START DATA FOR THE TASK
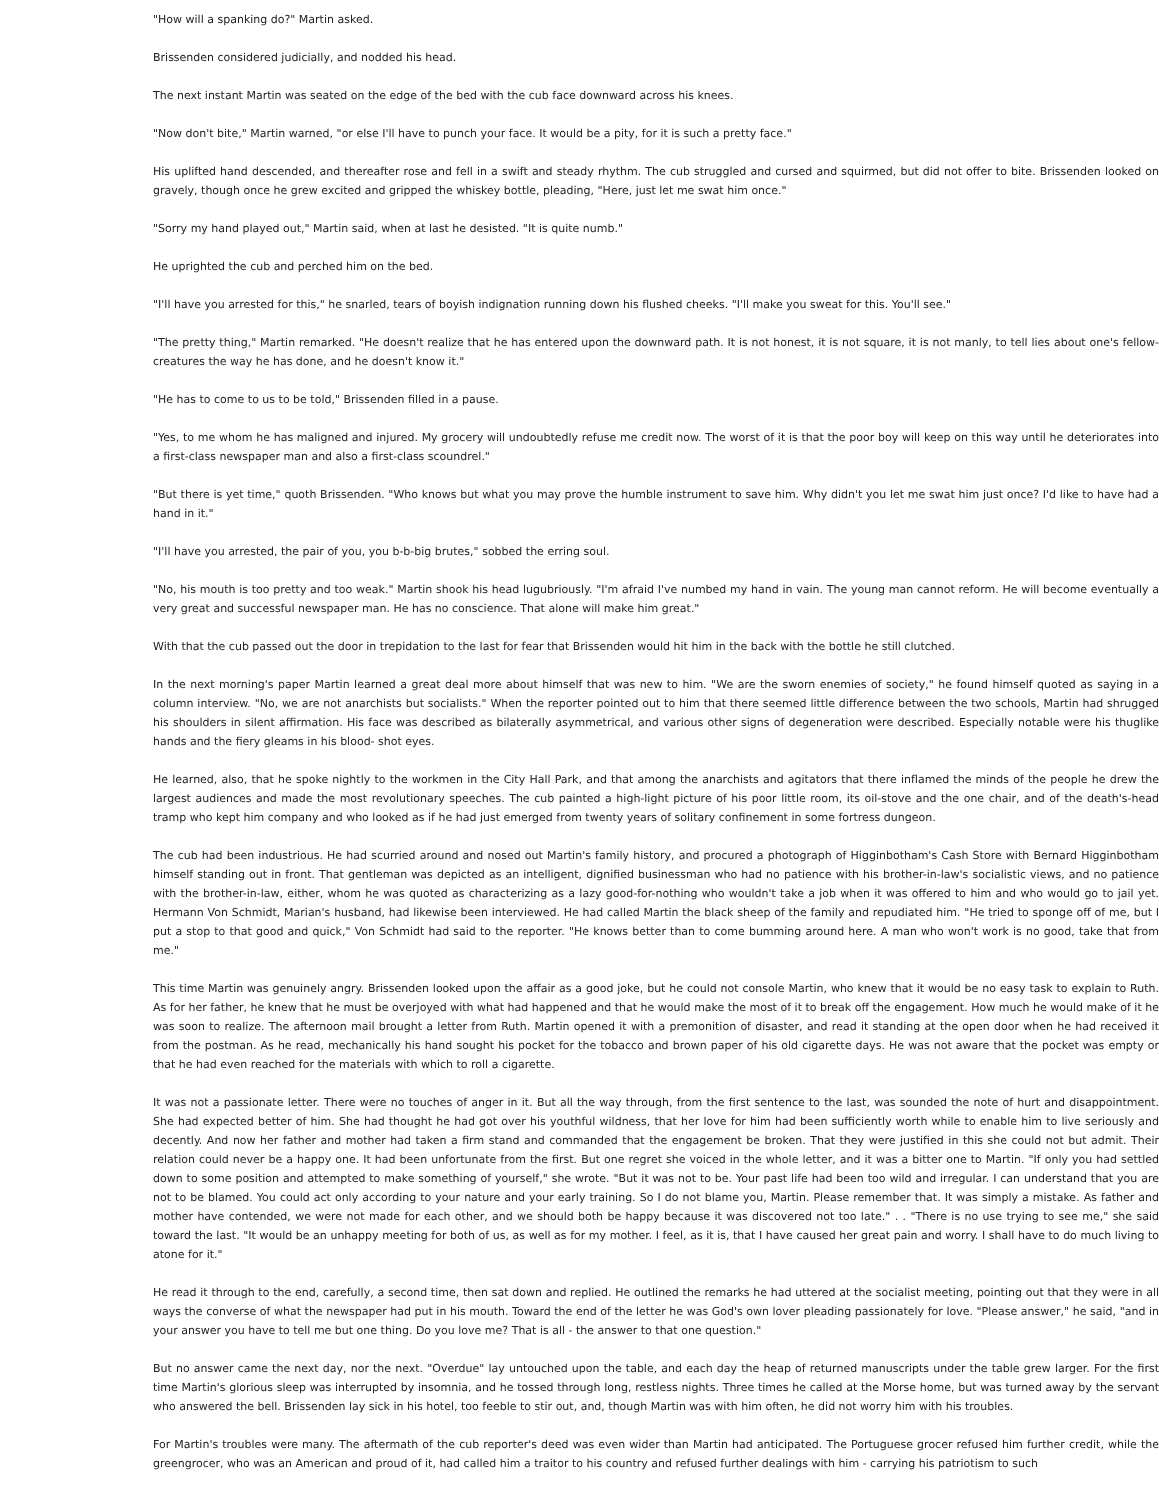"How will a spanking do?" Martin asked.
Brissenden considered judicially, and nodded his head.
The next instant Martin was seated on the edge of the bed with the cub face downward across his knees.
"Now don't bite," Martin warned, "or else I'll have to punch your face. It would be a pity, for it is such a pretty face."
His uplifted hand descended, and thereafter rose and fell in a swift and steady rhythm. The cub struggled and cursed and squirmed, but did not offer to bite. Brissenden looked on gravely, though once he grew excited and gripped the whiskey bottle, pleading, "Here, just let me swat him once."
"Sorry my hand played out," Martin said, when at last he desisted. "It is quite numb."
He uprighted the cub and perched him on the bed.
"I'll have you arrested for this," he snarled, tears of boyish indignation running down his flushed cheeks. "I'll make you sweat for this. You'll see."
"The pretty thing," Martin remarked. "He doesn't realize that he has entered upon the downward path. It is not honest, it is not square, it is not manly, to tell lies about one's fellow-creatures the way he has done, and he doesn't know it."
"He has to come to us to be told," Brissenden filled in a pause.
"Yes, to me whom he has maligned and injured. My grocery will undoubtedly refuse me credit now. The worst of it is that the poor boy will keep on this way until he deteriorates into a first-class newspaper man and also a first-class scoundrel."
"But there is yet time," quoth Brissenden. "Who knows but what you may prove the humble instrument to save him. Why didn't you let me swat him just once? I'd like to have had a hand in it."
"I'll have you arrested, the pair of you, you b-b-big brutes," sobbed the erring soul.
"No, his mouth is too pretty and too weak." Martin shook his head lugubriously. "I'm afraid I've numbed my hand in vain. The young man cannot reform. He will become eventually a very great and successful newspaper man. He has no conscience. That alone will make him great."
With that the cub passed out the door in trepidation to the last for fear that Brissenden would hit him in the back with the bottle he still clutched.
In the next morning's paper Martin learned a great deal more about himself that was new to him. "We are the sworn enemies of society," he found himself quoted as saying in a column interview. "No, we are not anarchists but socialists." When the reporter pointed out to him that there seemed little difference between the two schools, Martin had shrugged his shoulders in silent affirmation. His face was described as bilaterally asymmetrical, and various other signs of degeneration were described. Especially notable were his thuglike hands and the fiery gleams in his blood- shot eyes.
He learned, also, that he spoke nightly to the workmen in the City Hall Park, and that among the anarchists and agitators that there inflamed the minds of the people he drew the largest audiences and made the most revolutionary speeches. The cub painted a high-light picture of his poor little room, its oil-stove and the one chair, and of the death's-head tramp who kept him company and who looked as if he had just emerged from twenty years of solitary confinement in some fortress dungeon.
The cub had been industrious. He had scurried around and nosed out Martin's family history, and procured a photograph of Higginbotham's Cash Store with Bernard Higginbotham himself standing out in front. That gentleman was depicted as an intelligent, dignified businessman who had no patience with his brother-in-law's socialistic views, and no patience with the brother-in-law, either, whom he was quoted as characterizing as a lazy good-for-nothing who wouldn't take a job when it was offered to him and who would go to jail yet. Hermann Von Schmidt, Marian's husband, had likewise been interviewed. He had called Martin the black sheep of the family and repudiated him. "He tried to sponge off of me, but I put a stop to that good and quick," Von Schmidt had said to the reporter. "He knows better than to come bumming around here. A man who won't work is no good, take that from me."
This time Martin was genuinely angry. Brissenden looked upon the affair as a good joke, but he could not console Martin, who knew that it would be no easy task to explain to Ruth. As for her father, he knew that he must be overjoyed with what had happened and that he would make the most of it to break off the engagement. How much he would make of it he was soon to realize. The afternoon mail brought a letter from Ruth. Martin opened it with a premonition of disaster, and read it standing at the open door when he had received it from the postman. As he read, mechanically his hand sought his pocket for the tobacco and brown paper of his old cigarette days. He was not aware that the pocket was empty or that he had even reached for the materials with which to roll a cigarette.
It was not a passionate letter. There were no touches of anger in it. But all the way through, from the first sentence to the last, was sounded the note of hurt and disappointment. She had expected better of him. She had thought he had got over his youthful wildness, that her love for him had been sufficiently worth while to enable him to live seriously and decently. And now her father and mother had taken a firm stand and commanded that the engagement be broken. That they were justified in this she could not but admit. Their relation could never be a happy one. It had been unfortunate from the first. But one regret she voiced in the whole letter, and it was a bitter one to Martin. "If only you had settled down to some position and attempted to make something of yourself," she wrote. "But it was not to be. Your past life had been too wild and irregular. I can understand that you are not to be blamed. You could act only according to your nature and your early training. So I do not blame you, Martin. Please remember that. It was simply a mistake. As father and mother have contended, we were not made for each other, and we should both be happy because it was discovered not too late." . . "There is no use trying to see me," she said toward the last. "It would be an unhappy meeting for both of us, as well as for my mother. I feel, as it is, that I have caused her great pain and worry. I shall have to do much living to atone for it."
He read it through to the end, carefully, a second time, then sat down and replied. He outlined the remarks he had uttered at the socialist meeting, pointing out that they were in all ways the converse of what the newspaper had put in his mouth. Toward the end of the letter he was God's own lover pleading passionately for love. "Please answer," he said, "and in your answer you have to tell me but one thing. Do you love me? That is all - the answer to that one question."
But no answer came the next day, nor the next. "Overdue" lay untouched upon the table, and each day the heap of returned manuscripts under the table grew larger. For the first time Martin's glorious sleep was interrupted by insomnia, and he tossed through long, restless nights. Three times he called at the Morse home, but was turned away by the servant who answered the bell. Brissenden lay sick in his hotel, too feeble to stir out, and, though Martin was with him often, he did not worry him with his troubles.
For Martin's troubles were many. The aftermath of the cub reporter's deed was even wider than Martin had anticipated. The Portuguese grocer refused him further credit, while the greengrocer, who was an American and proud of it, had called him a traitor to his country and refused further dealings with him - carrying his patriotism to such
END DATA FOR THE TASK
REQUIRED WORK -> Beginning with the line above that contains "The cub had", copy each line exactly up to and including the line that contains "This time Martin", and go no further.

RESPONSE ->
The cub had been industrious. He had scurried around and nosed out Martin's family history, and procured a photograph of Higginbotham's Cash Store with Bernard Higginbotham himself standing out in front. That gentleman was depicted as an intelligent, dignified businessman who had no patience with his brother-in-law's socialistic views, and no patience with the brother-in-law, either, whom he was quoted as characterizing as a lazy good-for-nothing who wouldn't take a job when it was offered to him and who would go to jail yet. Hermann Von Schmidt, Marian's husband, had likewise been interviewed. He had called Martin the black sheep of the family and repudiated him. "He tried to sponge off of me, but I put a stop to that good and quick," Von Schmidt had said to the reporter. "He knows better than to come bumming around here. A man who won't work is no good, take that from me."
This time Martin was genuinely angry. Brissenden looked upon the affair as a good joke, but he could not console Martin, who knew that it would be no easy task to explain to Ruth. As for her father, he knew that he must be overjoyed with what had happened and that he would make the most of it to break off the engagement. How much he would make of it he was soon to realize. The afternoon mail brought a letter from Ruth. Martin opened it with a premonition of disaster, and read it standing at the open door when he had received it from the postman. As he read, mechanically his hand sought his pocket for the tobacco and brown paper of his old cigarette days. He was not aware that the pocket was empty or that he had even reached for the materials with which to roll a cigarette.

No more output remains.